### WORK TASK
The material below holds pictures; leave them out and reproduce exactly the lines from the one with "right elbow: (135, 343)" through the one with "right ankle: (710, 325)", inclusive.

### INFORMATION SUPPLIED
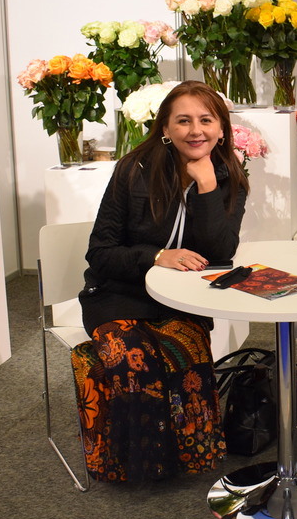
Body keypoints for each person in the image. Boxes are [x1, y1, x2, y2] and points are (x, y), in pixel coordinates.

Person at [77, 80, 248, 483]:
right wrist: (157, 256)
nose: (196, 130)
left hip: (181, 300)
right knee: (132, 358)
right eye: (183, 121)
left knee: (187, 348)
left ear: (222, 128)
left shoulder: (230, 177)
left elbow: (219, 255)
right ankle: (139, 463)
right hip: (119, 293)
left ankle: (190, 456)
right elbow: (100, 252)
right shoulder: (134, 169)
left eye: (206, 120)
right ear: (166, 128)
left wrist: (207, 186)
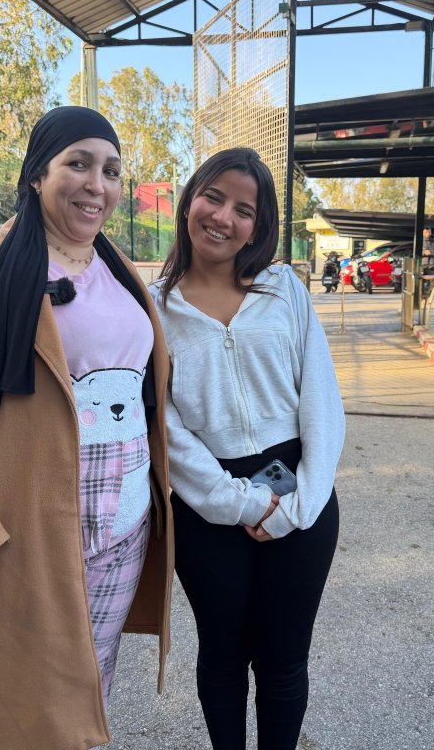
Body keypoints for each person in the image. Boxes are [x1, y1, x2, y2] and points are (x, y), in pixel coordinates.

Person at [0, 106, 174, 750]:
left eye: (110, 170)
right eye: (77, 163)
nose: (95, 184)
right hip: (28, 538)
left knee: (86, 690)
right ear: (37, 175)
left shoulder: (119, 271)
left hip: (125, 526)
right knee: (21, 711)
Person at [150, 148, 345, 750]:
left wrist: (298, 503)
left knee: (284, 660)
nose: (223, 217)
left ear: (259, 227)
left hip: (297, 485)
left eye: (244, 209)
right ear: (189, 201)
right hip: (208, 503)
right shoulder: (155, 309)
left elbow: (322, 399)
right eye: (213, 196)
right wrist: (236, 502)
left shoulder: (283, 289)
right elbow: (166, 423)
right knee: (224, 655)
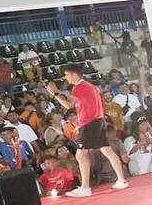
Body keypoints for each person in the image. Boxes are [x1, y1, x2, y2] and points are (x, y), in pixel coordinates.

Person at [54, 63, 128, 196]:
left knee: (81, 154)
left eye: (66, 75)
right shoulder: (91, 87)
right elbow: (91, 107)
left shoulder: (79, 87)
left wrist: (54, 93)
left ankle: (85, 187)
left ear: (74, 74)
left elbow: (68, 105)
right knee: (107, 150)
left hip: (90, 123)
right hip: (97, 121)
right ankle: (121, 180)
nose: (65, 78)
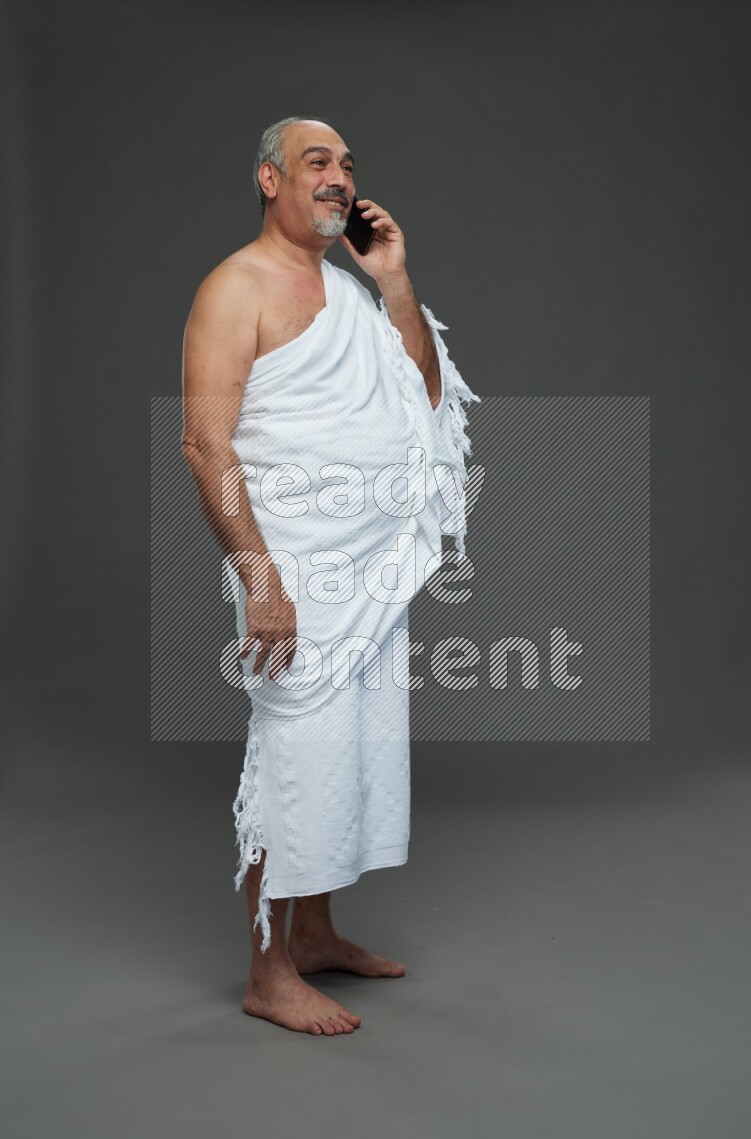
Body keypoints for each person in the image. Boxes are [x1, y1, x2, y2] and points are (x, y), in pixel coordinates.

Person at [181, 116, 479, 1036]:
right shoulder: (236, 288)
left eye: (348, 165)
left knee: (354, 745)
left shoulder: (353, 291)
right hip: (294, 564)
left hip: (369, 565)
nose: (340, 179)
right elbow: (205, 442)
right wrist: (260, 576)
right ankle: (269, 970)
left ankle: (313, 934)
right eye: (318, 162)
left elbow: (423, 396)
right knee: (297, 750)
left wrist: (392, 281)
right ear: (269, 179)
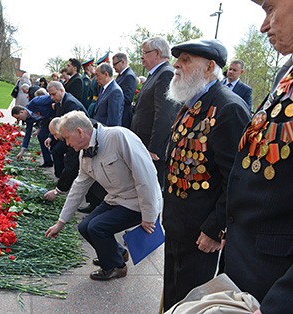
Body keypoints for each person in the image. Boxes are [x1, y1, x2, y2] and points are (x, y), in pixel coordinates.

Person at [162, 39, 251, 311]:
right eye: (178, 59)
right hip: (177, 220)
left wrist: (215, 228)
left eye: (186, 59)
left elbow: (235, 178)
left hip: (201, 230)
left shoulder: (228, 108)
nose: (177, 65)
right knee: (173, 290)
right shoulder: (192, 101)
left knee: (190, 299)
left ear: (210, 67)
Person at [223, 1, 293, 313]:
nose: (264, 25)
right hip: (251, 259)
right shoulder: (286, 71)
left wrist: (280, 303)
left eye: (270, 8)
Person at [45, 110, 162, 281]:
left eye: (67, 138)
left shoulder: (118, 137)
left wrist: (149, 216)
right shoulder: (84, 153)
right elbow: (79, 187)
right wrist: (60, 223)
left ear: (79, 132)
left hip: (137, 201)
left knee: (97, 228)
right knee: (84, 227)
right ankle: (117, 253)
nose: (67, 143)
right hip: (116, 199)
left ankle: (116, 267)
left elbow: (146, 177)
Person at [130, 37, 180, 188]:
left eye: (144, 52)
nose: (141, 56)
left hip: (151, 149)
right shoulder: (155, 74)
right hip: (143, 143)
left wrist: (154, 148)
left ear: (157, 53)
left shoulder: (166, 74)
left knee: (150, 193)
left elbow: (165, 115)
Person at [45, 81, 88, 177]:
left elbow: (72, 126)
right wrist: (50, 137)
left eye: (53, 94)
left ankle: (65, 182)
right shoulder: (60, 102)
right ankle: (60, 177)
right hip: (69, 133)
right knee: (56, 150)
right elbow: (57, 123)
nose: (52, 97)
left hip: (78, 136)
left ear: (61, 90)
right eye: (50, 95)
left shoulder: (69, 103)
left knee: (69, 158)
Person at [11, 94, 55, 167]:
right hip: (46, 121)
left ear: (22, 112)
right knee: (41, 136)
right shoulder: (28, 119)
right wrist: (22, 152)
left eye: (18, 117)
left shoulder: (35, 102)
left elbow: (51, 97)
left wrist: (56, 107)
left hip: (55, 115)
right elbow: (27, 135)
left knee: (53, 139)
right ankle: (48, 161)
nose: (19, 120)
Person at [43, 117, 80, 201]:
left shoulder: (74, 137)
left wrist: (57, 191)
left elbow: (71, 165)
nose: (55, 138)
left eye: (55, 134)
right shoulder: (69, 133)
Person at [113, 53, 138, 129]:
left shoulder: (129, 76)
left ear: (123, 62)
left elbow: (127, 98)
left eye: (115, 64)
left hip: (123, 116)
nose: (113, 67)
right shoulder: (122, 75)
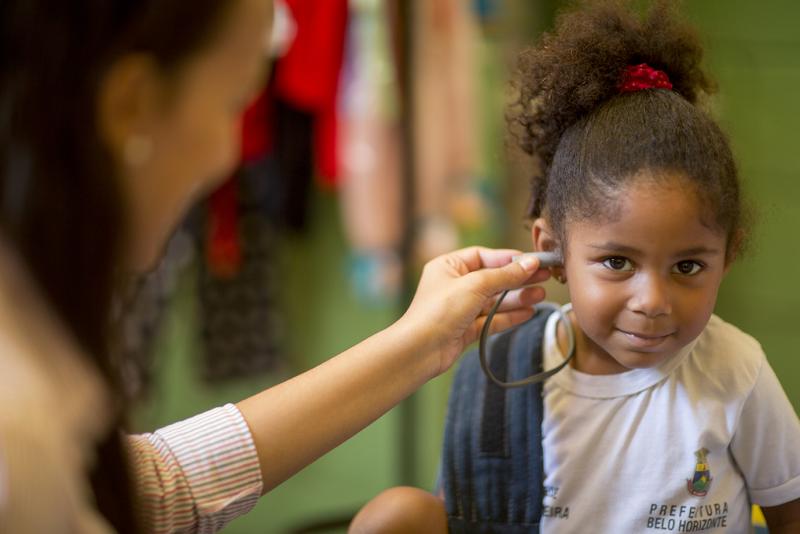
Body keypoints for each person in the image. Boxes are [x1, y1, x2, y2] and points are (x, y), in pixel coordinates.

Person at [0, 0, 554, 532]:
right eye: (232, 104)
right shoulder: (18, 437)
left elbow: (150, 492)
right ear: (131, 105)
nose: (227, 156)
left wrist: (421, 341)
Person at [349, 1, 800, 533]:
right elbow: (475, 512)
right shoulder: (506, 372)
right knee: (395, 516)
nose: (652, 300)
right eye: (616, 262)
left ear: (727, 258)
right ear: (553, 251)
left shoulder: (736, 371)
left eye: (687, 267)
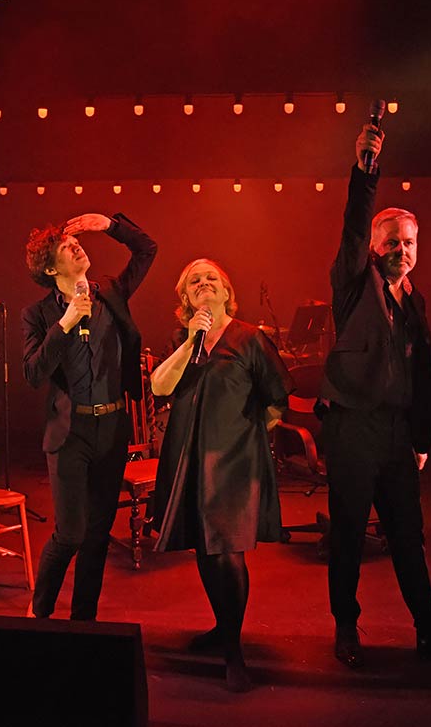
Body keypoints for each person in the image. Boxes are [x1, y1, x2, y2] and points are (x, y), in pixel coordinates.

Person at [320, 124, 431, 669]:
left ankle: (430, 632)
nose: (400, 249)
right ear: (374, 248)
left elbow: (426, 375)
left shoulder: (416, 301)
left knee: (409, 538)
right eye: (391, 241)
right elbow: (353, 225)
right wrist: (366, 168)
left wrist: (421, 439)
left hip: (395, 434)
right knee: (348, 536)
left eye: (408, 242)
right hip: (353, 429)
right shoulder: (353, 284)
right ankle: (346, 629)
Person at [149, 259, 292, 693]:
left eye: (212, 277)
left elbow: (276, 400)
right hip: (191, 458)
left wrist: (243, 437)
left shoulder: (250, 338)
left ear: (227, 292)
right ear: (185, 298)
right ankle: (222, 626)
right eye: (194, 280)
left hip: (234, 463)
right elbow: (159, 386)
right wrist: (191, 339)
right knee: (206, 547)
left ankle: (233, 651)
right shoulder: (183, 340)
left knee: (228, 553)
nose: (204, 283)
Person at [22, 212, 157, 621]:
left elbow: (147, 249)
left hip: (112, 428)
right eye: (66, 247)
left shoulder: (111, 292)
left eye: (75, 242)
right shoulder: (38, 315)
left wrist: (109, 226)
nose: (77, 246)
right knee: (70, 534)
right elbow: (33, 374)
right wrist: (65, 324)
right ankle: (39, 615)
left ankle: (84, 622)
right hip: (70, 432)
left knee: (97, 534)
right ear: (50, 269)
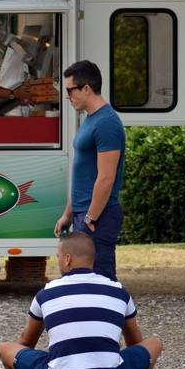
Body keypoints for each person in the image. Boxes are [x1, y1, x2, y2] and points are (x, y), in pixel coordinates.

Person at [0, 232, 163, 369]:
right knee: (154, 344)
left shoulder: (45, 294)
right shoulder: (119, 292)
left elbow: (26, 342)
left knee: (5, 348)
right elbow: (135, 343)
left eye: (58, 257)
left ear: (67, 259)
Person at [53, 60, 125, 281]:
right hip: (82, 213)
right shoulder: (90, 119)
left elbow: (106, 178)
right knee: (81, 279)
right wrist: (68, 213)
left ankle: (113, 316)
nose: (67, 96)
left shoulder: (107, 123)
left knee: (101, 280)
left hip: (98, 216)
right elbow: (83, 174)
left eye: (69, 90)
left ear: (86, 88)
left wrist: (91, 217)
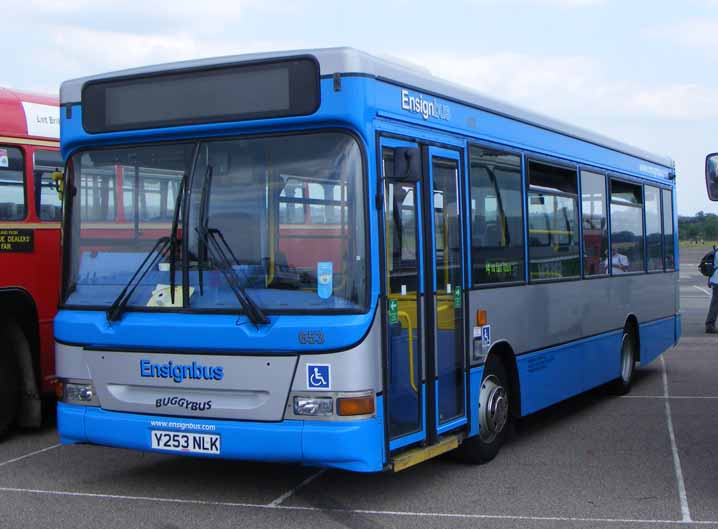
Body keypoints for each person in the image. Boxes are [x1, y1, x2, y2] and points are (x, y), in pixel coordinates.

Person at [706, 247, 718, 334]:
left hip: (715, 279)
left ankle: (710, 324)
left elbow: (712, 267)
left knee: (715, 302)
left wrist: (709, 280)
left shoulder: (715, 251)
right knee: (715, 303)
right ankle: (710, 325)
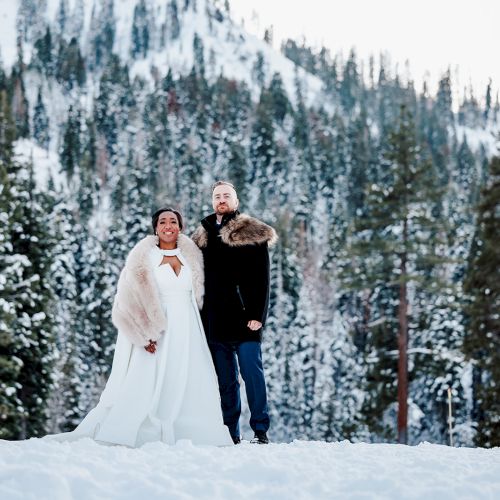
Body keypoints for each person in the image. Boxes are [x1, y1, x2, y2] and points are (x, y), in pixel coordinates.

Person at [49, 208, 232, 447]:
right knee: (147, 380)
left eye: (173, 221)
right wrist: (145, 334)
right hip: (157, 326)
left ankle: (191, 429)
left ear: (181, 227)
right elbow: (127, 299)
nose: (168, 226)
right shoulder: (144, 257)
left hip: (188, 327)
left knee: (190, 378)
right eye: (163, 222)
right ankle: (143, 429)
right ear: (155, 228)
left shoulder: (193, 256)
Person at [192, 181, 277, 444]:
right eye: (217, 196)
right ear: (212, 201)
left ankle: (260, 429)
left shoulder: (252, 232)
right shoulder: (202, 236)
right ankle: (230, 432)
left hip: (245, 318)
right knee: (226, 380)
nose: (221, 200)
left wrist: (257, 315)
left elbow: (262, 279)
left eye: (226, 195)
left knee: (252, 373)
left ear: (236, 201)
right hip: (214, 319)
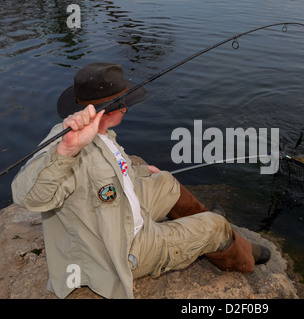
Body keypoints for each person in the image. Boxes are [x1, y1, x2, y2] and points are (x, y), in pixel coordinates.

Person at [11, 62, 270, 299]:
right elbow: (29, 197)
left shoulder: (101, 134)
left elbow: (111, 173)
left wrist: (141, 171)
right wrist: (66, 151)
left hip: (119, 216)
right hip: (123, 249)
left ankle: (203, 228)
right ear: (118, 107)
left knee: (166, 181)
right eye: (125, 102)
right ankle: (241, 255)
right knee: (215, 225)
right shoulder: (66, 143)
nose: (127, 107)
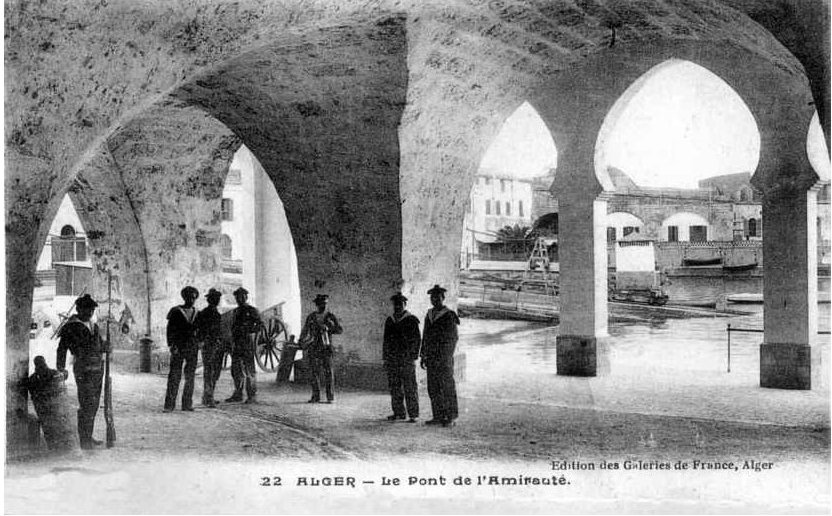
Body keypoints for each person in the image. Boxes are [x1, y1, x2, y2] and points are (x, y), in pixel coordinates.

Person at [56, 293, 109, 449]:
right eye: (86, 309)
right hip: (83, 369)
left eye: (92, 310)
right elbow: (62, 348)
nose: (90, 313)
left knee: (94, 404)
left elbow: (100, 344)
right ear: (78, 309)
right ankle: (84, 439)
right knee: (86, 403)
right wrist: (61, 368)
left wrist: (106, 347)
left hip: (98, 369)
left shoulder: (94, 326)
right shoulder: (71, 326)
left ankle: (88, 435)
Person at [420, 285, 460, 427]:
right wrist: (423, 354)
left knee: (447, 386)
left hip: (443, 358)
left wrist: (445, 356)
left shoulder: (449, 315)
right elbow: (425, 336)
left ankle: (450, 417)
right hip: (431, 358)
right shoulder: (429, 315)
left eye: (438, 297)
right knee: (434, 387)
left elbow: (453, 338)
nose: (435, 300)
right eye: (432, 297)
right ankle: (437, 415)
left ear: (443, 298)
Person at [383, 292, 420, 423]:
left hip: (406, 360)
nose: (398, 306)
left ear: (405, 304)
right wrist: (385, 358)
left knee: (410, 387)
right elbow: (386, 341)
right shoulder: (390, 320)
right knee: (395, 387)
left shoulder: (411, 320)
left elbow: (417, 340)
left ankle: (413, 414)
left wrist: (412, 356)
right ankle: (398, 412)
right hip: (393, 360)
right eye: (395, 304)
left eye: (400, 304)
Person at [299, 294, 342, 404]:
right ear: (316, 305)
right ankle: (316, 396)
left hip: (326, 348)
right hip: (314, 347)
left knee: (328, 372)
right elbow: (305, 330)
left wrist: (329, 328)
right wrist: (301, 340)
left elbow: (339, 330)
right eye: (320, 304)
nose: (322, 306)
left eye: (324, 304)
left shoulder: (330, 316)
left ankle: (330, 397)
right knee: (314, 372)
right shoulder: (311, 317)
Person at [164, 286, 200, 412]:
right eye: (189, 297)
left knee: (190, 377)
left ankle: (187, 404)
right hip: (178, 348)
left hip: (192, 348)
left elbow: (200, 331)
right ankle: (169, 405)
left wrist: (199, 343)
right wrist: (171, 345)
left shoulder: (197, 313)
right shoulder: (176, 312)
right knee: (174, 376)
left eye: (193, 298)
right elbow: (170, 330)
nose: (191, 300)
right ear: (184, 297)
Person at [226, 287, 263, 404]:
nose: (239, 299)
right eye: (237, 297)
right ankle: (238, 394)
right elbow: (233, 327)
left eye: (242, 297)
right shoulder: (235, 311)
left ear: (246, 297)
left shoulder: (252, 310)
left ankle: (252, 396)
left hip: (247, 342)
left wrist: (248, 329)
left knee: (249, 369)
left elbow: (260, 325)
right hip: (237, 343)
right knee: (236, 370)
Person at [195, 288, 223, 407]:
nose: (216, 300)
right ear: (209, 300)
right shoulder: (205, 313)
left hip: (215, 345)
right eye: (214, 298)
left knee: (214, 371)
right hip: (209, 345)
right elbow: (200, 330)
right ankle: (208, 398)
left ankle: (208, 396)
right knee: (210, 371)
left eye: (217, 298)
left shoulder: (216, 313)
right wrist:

### WRITTEN RESPONSE
right elbow: (135, 343)
left eye: (58, 257)
left ear: (67, 259)
Person at [53, 60, 125, 281]:
right hip: (82, 213)
right shoulder: (90, 119)
left elbow: (106, 178)
right knee: (81, 279)
right wrist: (68, 213)
left ankle: (113, 316)
nose: (67, 96)
left shoulder: (107, 123)
left knee: (101, 280)
left hip: (98, 216)
right elbow: (83, 174)
left eye: (69, 90)
left ear: (86, 88)
left wrist: (91, 217)
Body keypoints for each person in the image. Boxes are [x1, y1, x2, y2] and points are (x, y), in pixel coordinates.

Person at [706, 247, 718, 334]:
left hip: (715, 279)
left ankle: (710, 324)
left elbow: (712, 267)
left knee: (715, 302)
left wrist: (709, 280)
left shoulder: (715, 251)
right knee: (715, 303)
right ankle: (710, 325)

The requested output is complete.